Complete text extracted from the document (2,843 characters)

4.2.12
WC: 191694
I persuaded the local ACLU chapter to become involved but I, and my research assistant Joel
Klein, took the lead in defending Franklin.
Word quickly spread around the Stanford campus that I had gotten the ACLU into the case. I
was criticized for my intrusion into the affairs of my host university. President Lyman went on
the radio to attack me:
It is a myth that all speech is constitutionally protected. No constitutional lawyer in the
land—no, not even Mr. Dershowitz, the Harvard law professor come to Stanford to save
us all from sin—not even Mr. Dershowitz could make such a sweeping claim.
I responded with my own statement in the Stanford Daily:
There are important civil liberties issues at stake in the Franklin firing. If Dr. Lyman
wants to challenge my view of the Constitution or civil liberties—and those of the
ACLU—I invite that challenge, on its merits.
Lyman rejected my invitation to debate and continued to attack me—both personally and through
his surrogates—in highly personal terms. The hostility toward me and toward the ACLU spread
quickly among the established faculty.

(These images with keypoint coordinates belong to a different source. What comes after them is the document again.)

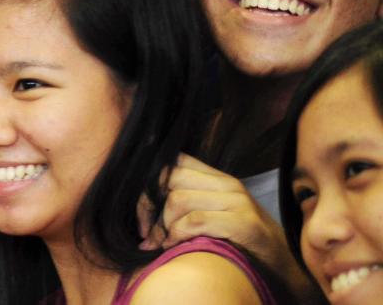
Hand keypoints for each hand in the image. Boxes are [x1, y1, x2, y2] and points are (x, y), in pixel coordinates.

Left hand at [141, 154, 320, 302]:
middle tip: (147, 233)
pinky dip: (178, 235)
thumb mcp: (216, 215)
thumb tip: (144, 211)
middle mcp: (228, 184)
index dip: (148, 184)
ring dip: (163, 226)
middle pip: (168, 179)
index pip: (173, 161)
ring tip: (164, 243)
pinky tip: (177, 247)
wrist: (287, 269)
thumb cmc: (243, 244)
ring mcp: (238, 202)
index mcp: (218, 178)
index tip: (142, 212)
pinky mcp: (244, 223)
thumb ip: (188, 204)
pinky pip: (195, 221)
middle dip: (148, 207)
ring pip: (177, 199)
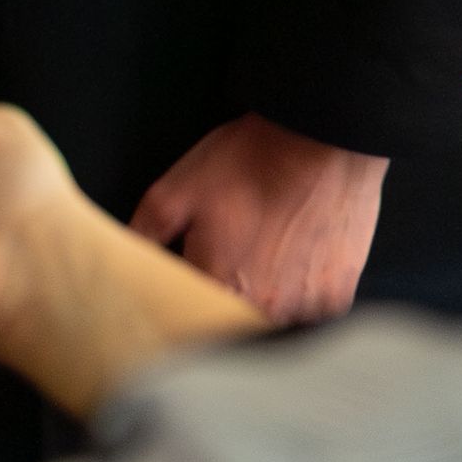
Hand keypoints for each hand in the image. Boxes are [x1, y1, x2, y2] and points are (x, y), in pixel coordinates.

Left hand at [130, 112, 387, 324]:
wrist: (323, 137)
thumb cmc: (250, 161)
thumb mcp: (175, 191)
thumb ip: (144, 236)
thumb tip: (125, 266)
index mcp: (217, 289)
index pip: (188, 320)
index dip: (182, 301)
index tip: (183, 283)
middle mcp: (263, 310)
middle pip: (230, 325)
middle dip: (219, 304)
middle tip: (226, 261)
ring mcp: (305, 306)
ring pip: (271, 321)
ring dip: (261, 302)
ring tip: (262, 258)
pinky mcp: (337, 295)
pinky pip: (309, 313)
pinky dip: (297, 296)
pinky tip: (292, 263)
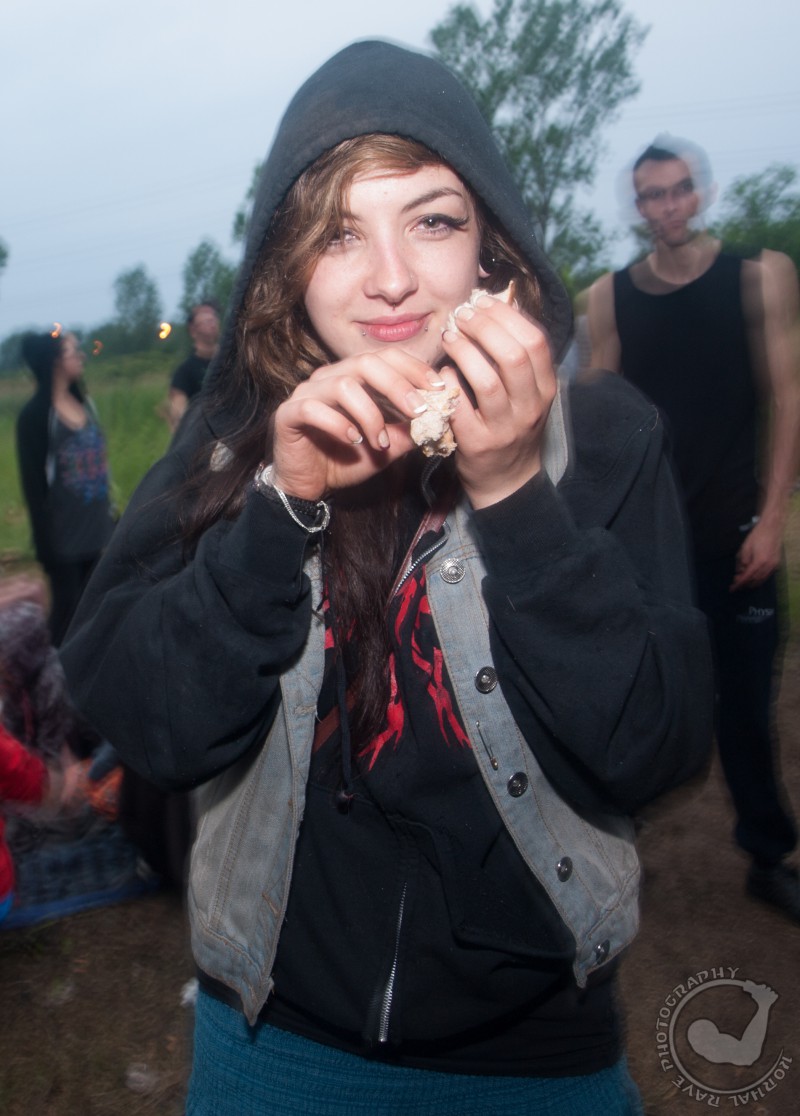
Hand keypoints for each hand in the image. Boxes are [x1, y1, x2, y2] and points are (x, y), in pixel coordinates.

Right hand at [271, 350, 442, 500]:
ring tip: (380, 442)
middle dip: (397, 386)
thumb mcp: (386, 448)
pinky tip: (353, 442)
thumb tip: (440, 419)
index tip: (439, 388)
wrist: (308, 486)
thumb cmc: (346, 461)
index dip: (414, 368)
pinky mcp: (288, 414)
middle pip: (365, 363)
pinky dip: (338, 424)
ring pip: (342, 385)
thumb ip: (408, 432)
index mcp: (353, 376)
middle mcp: (329, 377)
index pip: (386, 357)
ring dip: (369, 414)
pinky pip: (313, 408)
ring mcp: (306, 393)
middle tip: (418, 411)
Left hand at [441, 292, 555, 507]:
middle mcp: (530, 408)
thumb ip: (516, 356)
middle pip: (513, 356)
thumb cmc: (512, 425)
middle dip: (483, 328)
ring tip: (449, 338)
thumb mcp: (527, 393)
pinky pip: (460, 408)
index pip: (535, 341)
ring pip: (486, 381)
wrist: (507, 479)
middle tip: (461, 317)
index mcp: (546, 389)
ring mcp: (504, 428)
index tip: (482, 303)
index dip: (507, 316)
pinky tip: (441, 373)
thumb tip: (497, 306)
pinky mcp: (477, 444)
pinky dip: (448, 384)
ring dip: (464, 352)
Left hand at [730, 518, 781, 590]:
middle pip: (754, 581)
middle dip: (744, 584)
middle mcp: (768, 566)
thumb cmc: (756, 536)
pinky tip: (753, 578)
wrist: (771, 528)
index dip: (739, 584)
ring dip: (751, 582)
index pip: (747, 577)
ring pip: (761, 580)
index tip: (732, 589)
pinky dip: (759, 579)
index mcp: (759, 562)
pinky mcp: (776, 564)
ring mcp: (774, 566)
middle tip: (735, 583)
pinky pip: (767, 576)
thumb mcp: (744, 549)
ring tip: (743, 581)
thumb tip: (739, 573)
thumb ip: (742, 563)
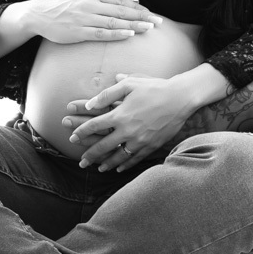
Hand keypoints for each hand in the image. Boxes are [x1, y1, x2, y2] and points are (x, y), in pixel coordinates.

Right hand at [31, 0, 161, 43]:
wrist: (40, 15)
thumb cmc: (65, 7)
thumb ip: (108, 0)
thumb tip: (134, 2)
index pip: (121, 0)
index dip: (138, 8)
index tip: (152, 13)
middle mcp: (91, 3)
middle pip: (121, 10)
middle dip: (142, 16)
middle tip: (158, 22)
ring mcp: (84, 17)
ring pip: (114, 21)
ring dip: (133, 25)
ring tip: (149, 28)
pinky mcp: (78, 31)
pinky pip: (101, 32)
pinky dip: (116, 33)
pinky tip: (128, 34)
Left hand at [63, 75, 195, 172]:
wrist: (180, 98)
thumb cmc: (154, 88)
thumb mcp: (130, 84)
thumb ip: (107, 94)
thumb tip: (90, 105)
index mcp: (120, 114)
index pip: (94, 126)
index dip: (81, 132)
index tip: (73, 138)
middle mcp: (128, 130)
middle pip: (103, 146)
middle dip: (89, 155)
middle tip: (81, 163)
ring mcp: (139, 140)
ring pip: (118, 157)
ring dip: (106, 164)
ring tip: (97, 168)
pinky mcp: (151, 146)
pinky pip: (135, 159)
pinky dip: (125, 165)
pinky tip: (119, 169)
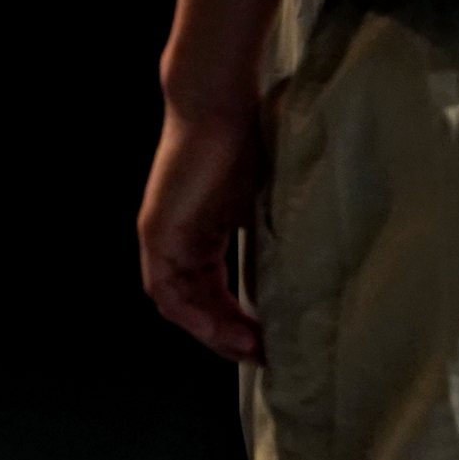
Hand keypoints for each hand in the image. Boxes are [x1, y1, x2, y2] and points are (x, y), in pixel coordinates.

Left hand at [139, 89, 266, 360]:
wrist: (219, 104)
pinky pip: (168, 291)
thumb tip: (301, 271)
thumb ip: (267, 236)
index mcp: (196, 233)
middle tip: (264, 356)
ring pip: (179, 304)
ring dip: (214, 333)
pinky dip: (196, 316)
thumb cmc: (246, 140)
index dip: (236, 322)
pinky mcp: (157, 233)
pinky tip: (228, 330)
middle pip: (193, 306)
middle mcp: (172, 239)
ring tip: (252, 349)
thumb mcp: (261, 201)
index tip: (269, 340)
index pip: (209, 293)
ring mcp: (160, 237)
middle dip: (228, 336)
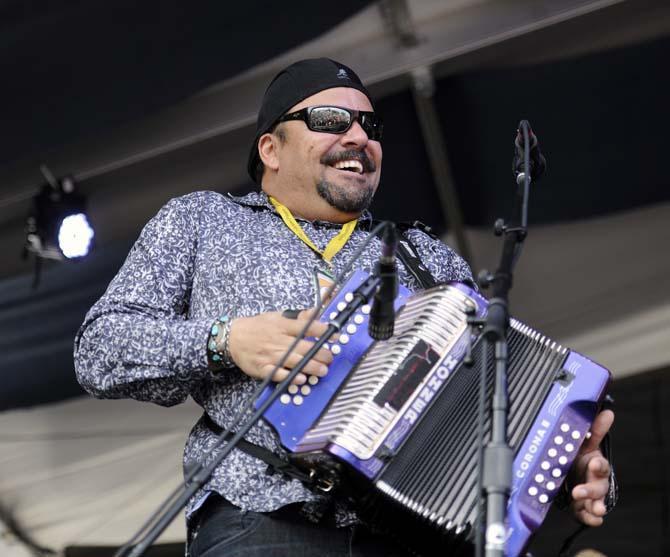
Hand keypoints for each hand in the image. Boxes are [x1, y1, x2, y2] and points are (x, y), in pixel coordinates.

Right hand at [228, 309, 332, 384]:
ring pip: (294, 362)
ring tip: (322, 370)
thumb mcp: (277, 317)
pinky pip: (278, 374)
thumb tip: (315, 312)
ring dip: (310, 367)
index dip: (323, 331)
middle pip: (303, 347)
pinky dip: (289, 376)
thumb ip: (297, 317)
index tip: (336, 335)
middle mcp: (278, 340)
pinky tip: (300, 378)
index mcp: (283, 325)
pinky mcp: (263, 368)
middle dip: (320, 353)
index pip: (307, 327)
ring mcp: (271, 355)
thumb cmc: (257, 327)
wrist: (232, 338)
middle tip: (331, 357)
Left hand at [568, 409, 613, 525]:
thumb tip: (608, 412)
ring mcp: (589, 495)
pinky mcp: (582, 507)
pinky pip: (587, 515)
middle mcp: (595, 481)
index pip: (601, 465)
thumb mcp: (584, 444)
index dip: (598, 465)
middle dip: (591, 490)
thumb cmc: (580, 457)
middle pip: (598, 487)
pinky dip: (591, 518)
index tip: (593, 463)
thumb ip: (594, 430)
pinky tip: (592, 519)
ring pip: (596, 503)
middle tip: (579, 491)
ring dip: (595, 507)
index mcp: (595, 465)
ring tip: (593, 510)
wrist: (571, 473)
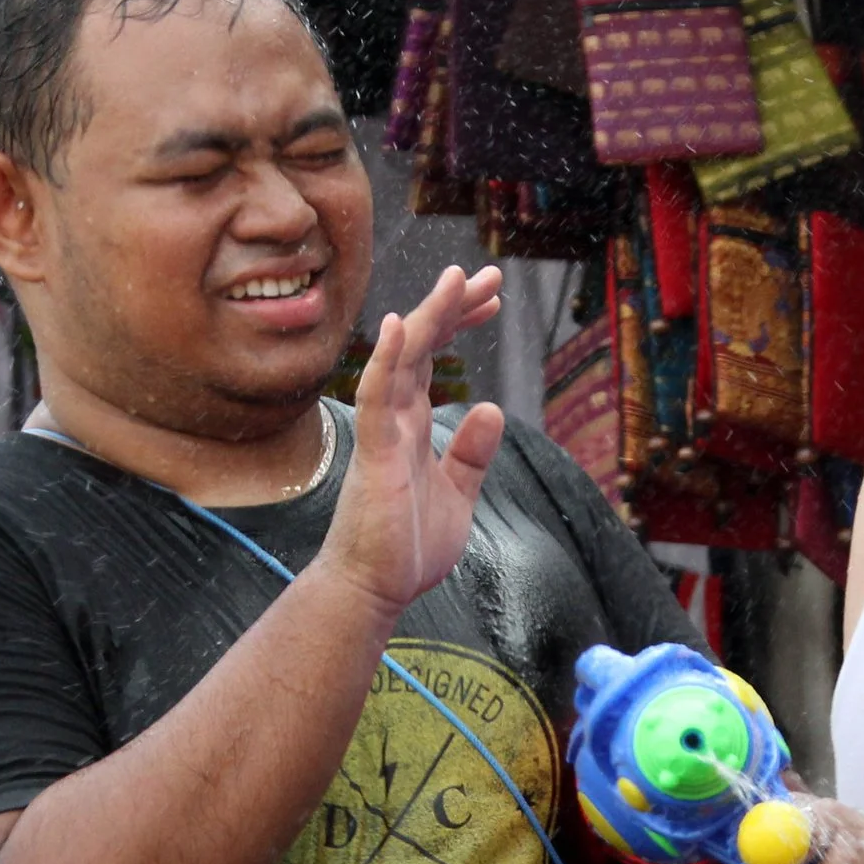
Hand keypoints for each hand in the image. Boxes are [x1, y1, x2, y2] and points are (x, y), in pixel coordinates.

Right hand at [321, 266, 506, 613]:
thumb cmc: (405, 549)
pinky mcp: (373, 454)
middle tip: (490, 273)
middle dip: (454, 308)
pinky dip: (385, 360)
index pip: (433, 361)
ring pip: (402, 360)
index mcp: (411, 428)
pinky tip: (399, 324)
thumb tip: (491, 410)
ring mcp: (381, 434)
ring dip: (430, 317)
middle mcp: (393, 421)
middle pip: (421, 348)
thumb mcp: (457, 496)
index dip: (459, 325)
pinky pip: (376, 398)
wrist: (372, 590)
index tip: (491, 299)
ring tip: (459, 278)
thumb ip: (471, 455)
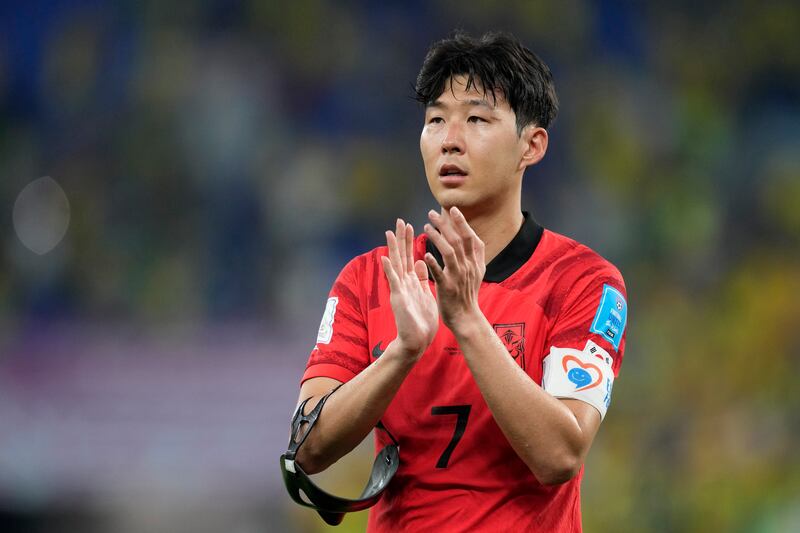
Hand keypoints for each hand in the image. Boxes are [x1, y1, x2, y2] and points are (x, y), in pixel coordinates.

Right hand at [381, 219, 438, 359]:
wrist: (417, 340)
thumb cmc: (422, 320)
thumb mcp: (424, 294)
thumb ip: (422, 278)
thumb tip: (423, 262)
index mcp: (412, 282)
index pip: (411, 257)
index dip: (410, 241)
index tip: (410, 225)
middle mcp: (404, 283)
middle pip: (402, 256)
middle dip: (401, 239)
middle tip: (400, 221)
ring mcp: (400, 289)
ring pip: (396, 265)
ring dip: (393, 249)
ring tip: (389, 232)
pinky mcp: (398, 298)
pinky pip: (394, 282)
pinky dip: (389, 270)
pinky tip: (385, 258)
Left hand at [423, 207, 485, 327]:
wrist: (466, 318)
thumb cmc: (468, 294)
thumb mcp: (477, 273)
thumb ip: (474, 255)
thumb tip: (473, 237)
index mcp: (475, 263)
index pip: (471, 237)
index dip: (462, 223)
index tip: (453, 210)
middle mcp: (468, 267)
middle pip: (458, 240)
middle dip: (446, 224)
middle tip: (432, 213)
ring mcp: (458, 277)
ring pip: (449, 252)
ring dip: (437, 237)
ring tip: (426, 226)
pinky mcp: (447, 288)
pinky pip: (440, 272)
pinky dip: (433, 263)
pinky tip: (425, 254)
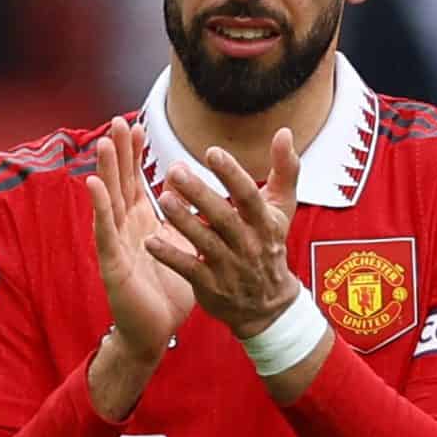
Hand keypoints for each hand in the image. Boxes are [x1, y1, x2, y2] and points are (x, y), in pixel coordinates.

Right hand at [86, 117, 194, 362]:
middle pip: (119, 184)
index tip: (136, 125)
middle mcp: (124, 229)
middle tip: (116, 122)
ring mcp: (116, 246)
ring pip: (109, 203)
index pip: (135, 181)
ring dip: (105, 173)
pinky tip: (94, 187)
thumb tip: (188, 187)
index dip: (134, 155)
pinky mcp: (112, 265)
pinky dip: (99, 209)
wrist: (156, 332)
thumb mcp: (180, 245)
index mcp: (141, 223)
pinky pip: (105, 233)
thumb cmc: (167, 289)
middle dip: (118, 154)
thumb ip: (182, 216)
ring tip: (104, 145)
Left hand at [149, 128, 302, 336]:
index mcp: (264, 222)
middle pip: (223, 216)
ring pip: (204, 242)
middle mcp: (248, 244)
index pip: (248, 195)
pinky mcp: (211, 286)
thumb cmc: (269, 245)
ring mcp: (229, 267)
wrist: (267, 304)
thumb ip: (285, 170)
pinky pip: (189, 269)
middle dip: (199, 193)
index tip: (211, 152)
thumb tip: (285, 132)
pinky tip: (150, 240)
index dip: (231, 174)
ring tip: (162, 198)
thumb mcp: (282, 208)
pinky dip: (170, 255)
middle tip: (174, 169)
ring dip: (183, 220)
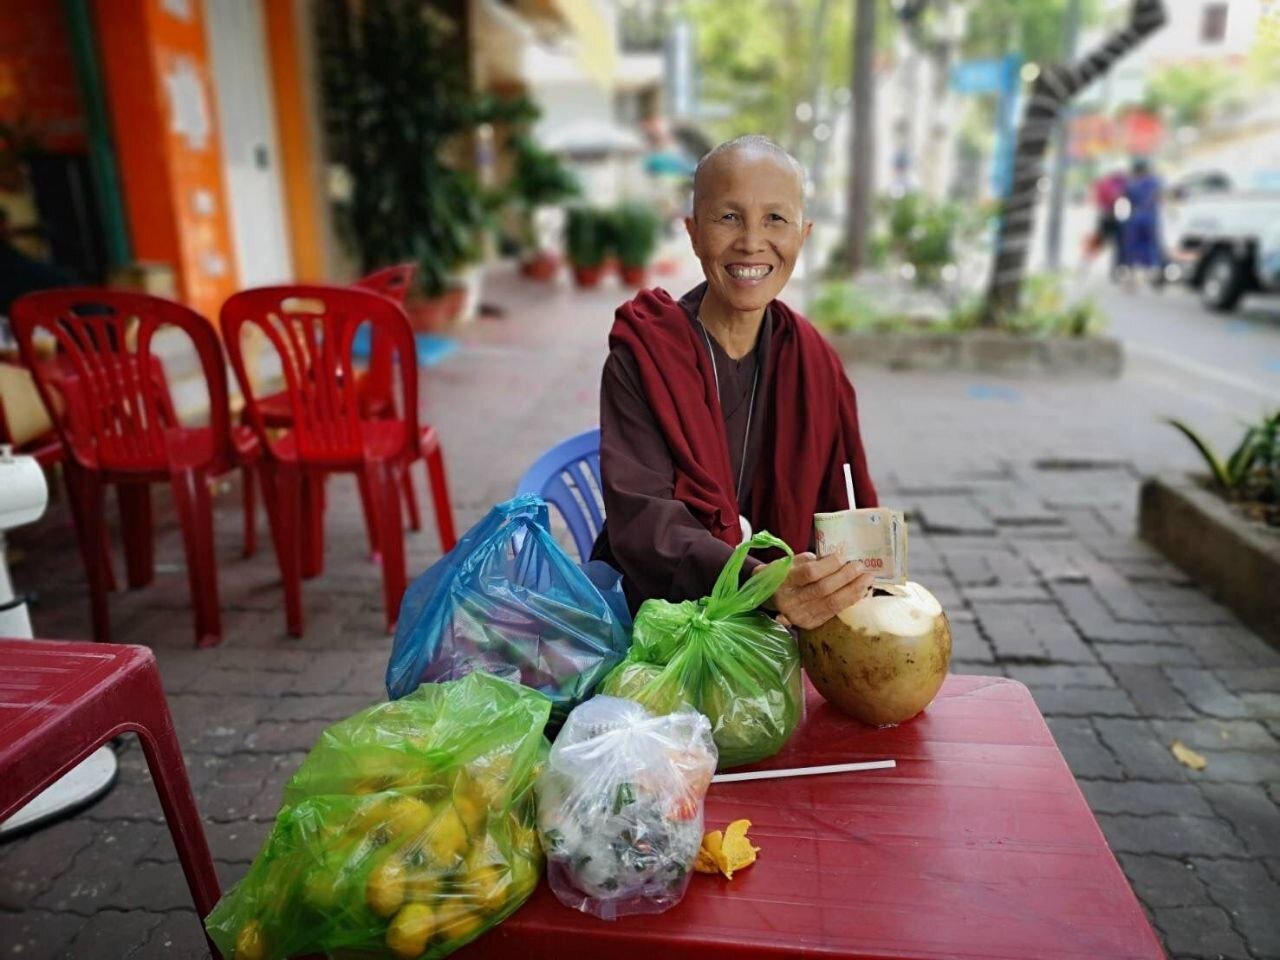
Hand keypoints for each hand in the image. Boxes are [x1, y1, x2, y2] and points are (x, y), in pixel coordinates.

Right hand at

Not surprisingly, it soon reached the Faculty Committee
that was considering the Franklin case.
We filed a brief on behalf of the ACLU urging Stanford, which is a private university, to apply the
spirit of the First Amendment to Franklin’s case. The committee agreed and said they were
applying First Amendment standards, but it ruled, in a divided vote, that Franklin’s speeches
violated those standards. They found that he “did intentionally write and urge” students and other
to “occupy the computation center illegally,” to “disobey the order to disperse” and to “engage in
conduct which would disrupt activities of the university and threaten injury to individuals and
property.”
Following the Franklin firing I gave a lecture on the implications of the case. I predicted that
Franklin himself would soon be forgotten because his message would be rejected in the free
marketplace of ideas. But the Committee’s decision would be long remembered as a leading
precedent in the jurisprudence of universities.
I concluded my lecture by pointing an accusing finger at some of the faculty who pretended that
the Franklin case raised no important civil liberties issues:
How often have I heard the absurd remark that Franklin is being fired for what he “did,”
not for what he “said,” without a recognition that this quibble doesn’t’ hide the fact what
he “did” was to make speeches. How often I have heard the statement that this case does
not involve “academic freedom,” it is simply an employer firing an employee for
disloyalty—as if a requirement of loyalty and academic freedom were compatible. [T]he
true test of a genuine civil libertarian is how he responds to a crisis close at hand.